◆ **PROBLEM DESCRIPTION**: Exactly as written, return every line of the data below apart from the pictures.
RECORDED INFORMATION: Begin
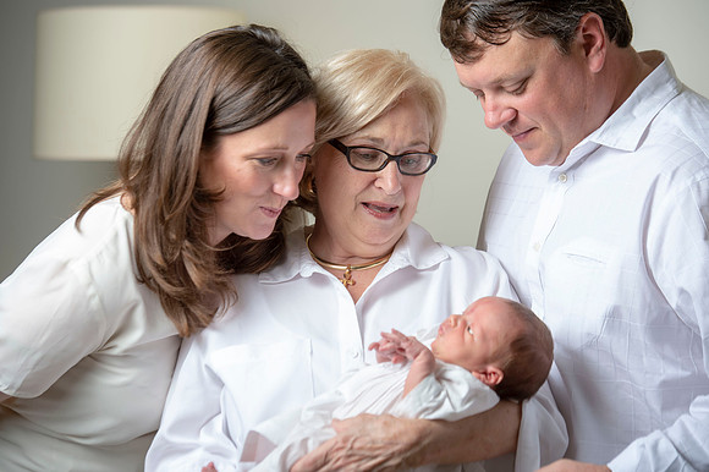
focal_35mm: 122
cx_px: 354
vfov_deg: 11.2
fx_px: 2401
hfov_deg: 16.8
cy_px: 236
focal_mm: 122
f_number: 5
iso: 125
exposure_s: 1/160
RECORDED INFORMATION: End
◆ **RESPONSE FOR THIS EXERCISE**:
focal_35mm: 122
cx_px: 354
vfov_deg: 11.2
fx_px: 2401
hfov_deg: 16.8
cy_px: 236
focal_mm: 122
f_number: 5
iso: 125
exposure_s: 1/160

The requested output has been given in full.